Autonomous robots, micro-scale air vehicles, and prosthetic limbs are all supposed to operate for long periods without recharging or refuelling, making efficient energy supply crucial.
Nature's choice is to provide chemical power for natural actuators like muscles. Human engineers have typically taken another route, relying on converting electrical energy into mechanical energy using motors, hydraulic systems, or piezoelectric actuators.
This is much less efficient, meaning even the most athletically capable robot must be wired to a stationary power source for much of the time.
The ideal solution is an artificial muscle that can convert chemical energy directly and efficiently into mechanical energy, says Ray Baughman a physicist at the NanoTech Institute at the University of Texas in Dallas, US.
Baughman says he has built such a device made of a "shape memory" alloy of nickel and titanium. The metal is coated with a platinum catalyst and placed in a device that allows methanol to be drawn along the surface.
Exposing the surface to air causes the methanol to be oxidised, which heats the alloy and makes it bend in a pre-determined way. Cutting off the methanol supply lets the alloy cool and causes the alloy to its original shape.
Baughman says the device can generate stresses 500 times greater than human muscle and believes further significant improvements should be possible.
"The integration of electronic components into clothing is becoming an increasingly important area in the field known as wearable computing," says the electronics giant Philips in one of its latest patent filings.

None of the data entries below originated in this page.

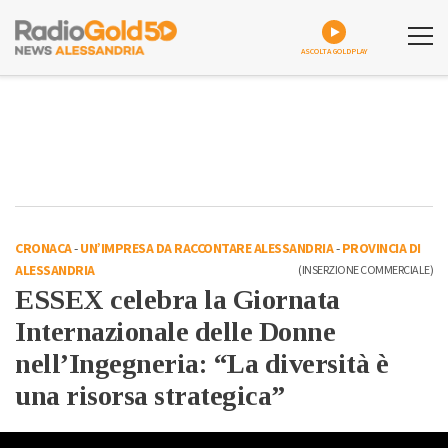
ASCOLTA GOLDPLAY
CRONACA
-
UN’IMPRESA DA RACCONTARE ALESSANDRIA
-
PROVINCIA DI
ALESSANDRIA
(INSERZIONE COMMERCIALE)
ESSEX celebra la Giornata
Internazionale delle Donne
nell’Ingegneria: “La diversità è
una risorsa strategica”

The textile industry can today produce threads that are highly conductive and as flexible as regular fabric so that sensors in garments can measure biometric characteristics, like the wearer's temperature or heart rate. Such garments could have important applications in medicine and sports.
The trouble is that weaving sensors into these textiles is tricky. Threads not only need to be highly durable to survive the weaving process but, because fabrics are woven on a large scale and then cut to size, it is hard to ensure they will end up where they are needed in the garment. This fabrication method also limits the choice of sensors that can be used.
So Philips is pioneering another approach. This involves making a fabric that acts like a flexible circuit board to which any variety of sensors can then be attached. The company suggests weaving a fabric out of both conducting and non-conducting fibres, and then cutting the garment to size.
Sensors can be pinned to the garment where they are needed, with the conducting wire providing power but also communications between different sensors. The resulting fabric can easily be tailored to any size and can carry a variety of sensors for monitoring the wearer's body.
The long sightedness that afflicts people in their 40s and 50s is known as presbyopia, and is caused by a gradual stiffening of the lens in the eye. This is the result of the continual generation of new cells on top of older ones on the lens, a process that makes it stiffer and thicker.
In practice, this inflexibility prevents people focusing on near objects and means they must rely on reading glasses instead.
Now Szymon Suckewer, a mechanical engineer and laser specialist at Princeton University, New Jersey, US, says it may be possible to remove excess cells in the lens by using short laser pulses to vapourise them.
The process is entirely different from current laser treatments for vision, which change the shape of the cornea. Instead, it should make the lens fully flexible again, giving sufferers back their near vision.
However, Suckewer makes no mention in his a patent application of any tests involving animal or human subjects. So best wait and see how well the idea works before throwing those reading glasses away.